Under the new definition, in order to qualify as a QEP, an individual must satisfy a financial requirement (Portfolio Requirement) consisting of (1) owning securities and other investments with a market value of not less than $4 million; (ii) having on deposit with an FCM within the past six months at least $400,000 in required margin for open futures and options positions; or (iii) a combination of funds or property which, when expressed as percentages of the required minimum amounts and added together, equals or exceeds 100%. For example, an individual who owns half of the minimum required securities and other investments, or $2 million, and half of the minimum required margin deposit, or $200,000, would qualify as a QEP.

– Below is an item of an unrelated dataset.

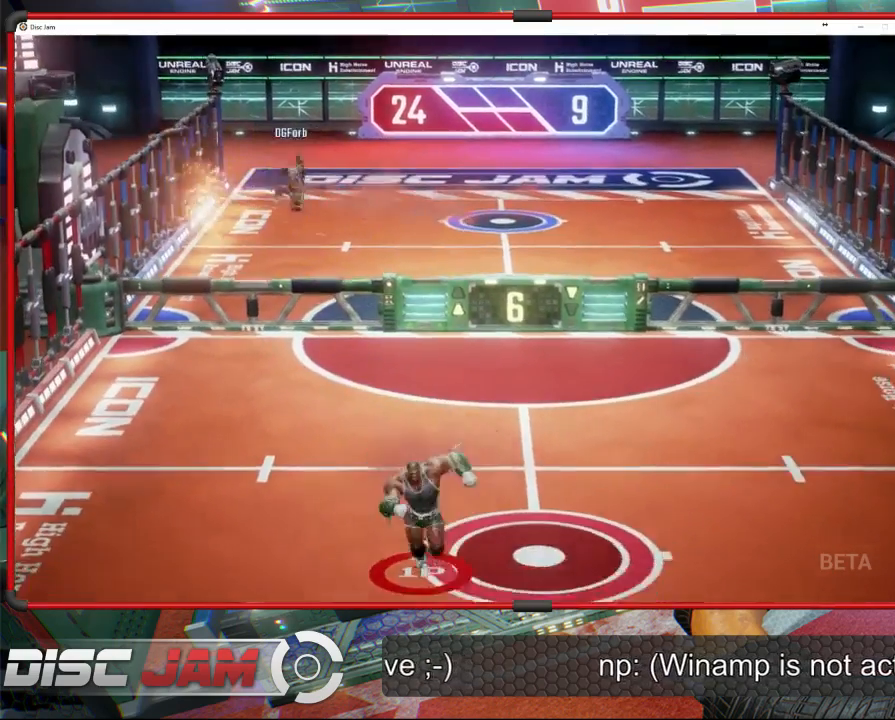
{"buttons": [], "left_stick": "up", "events": [[267, "left_stick", "up-left"], [500, "left_stick", "up"]]}
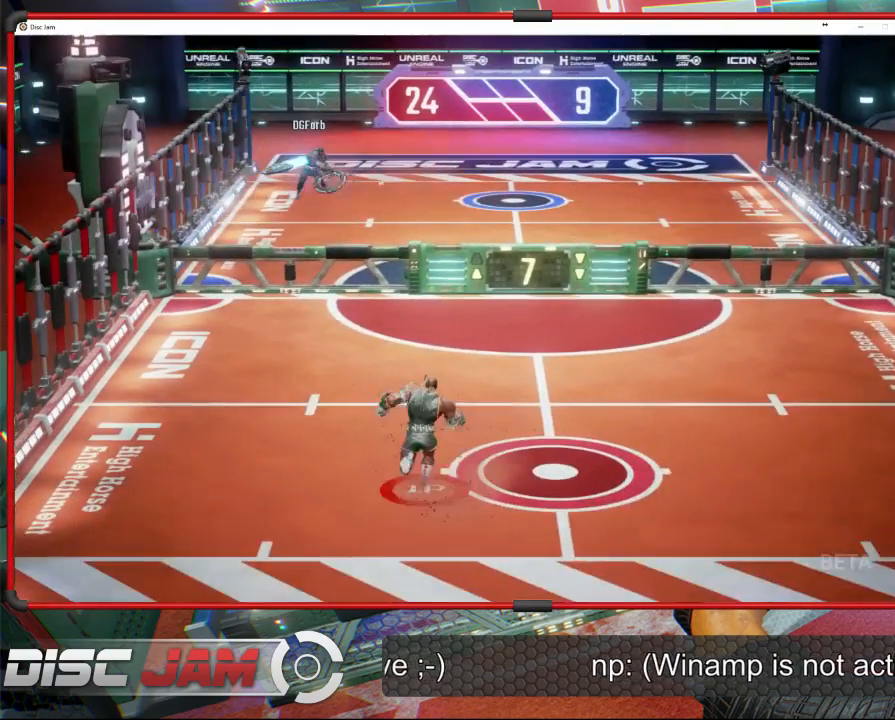
{"buttons": [], "left_stick": "up-right", "events": [[233, "left_stick", "up-left"], [500, "left_stick", "up-right"]]}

The Final Rule did not adopt certain minimum disclosure requirements contained in the Proposed Rule, including descriptions of principal risk factors, investment program, use of proceeds, custodians, fees and expenses, conflicts of interest, and targeted past performance information. However, CFTC noted in the adopting release accompanying the Final Rule that CFTC would consider adopting additional disclosure requirements in the future. The Final Rule notes that although it is not adopting minimum disclosure requirements as set forth in the Proposed Rule, CFTC intends to evaluate regulatory alternatives to such requirements in the future and may adopt changes “as appropriate.” If CFTC were to adopt mandated disclosures under Reg. 4.7, CFTC would effectively eliminate the option for CPOs and CTAs not to provide written materials.
Since its adoption, Reg. 4.7 has generally represented the CFTC counterpart to Securities and Exchange Commission (“SEC”) Regulation D (Reg. D), adopted under the Securities Act of 1933, as amended. SEC’s most recent amendment to Reg. D in December 2020 expanded the definition of “accredited investor.” But unlike Reg. D, which is intended as a safe harbor from securities registration under section 4(a)(2) of the Securities Act, Reg 4.7 provides relief both for CPOs conducting securities offerings exempt from Securities Act registration, and for CTAs offering separately managed accounts.
And unlike SEC’s expansion of investor qualification, CFTC has moved in the opposite direction. In raising the bar to qualify as a QEP, CFTC has chosen to limit the number of persons to whom CPOs and CTAs may offer their services under “registration lite.”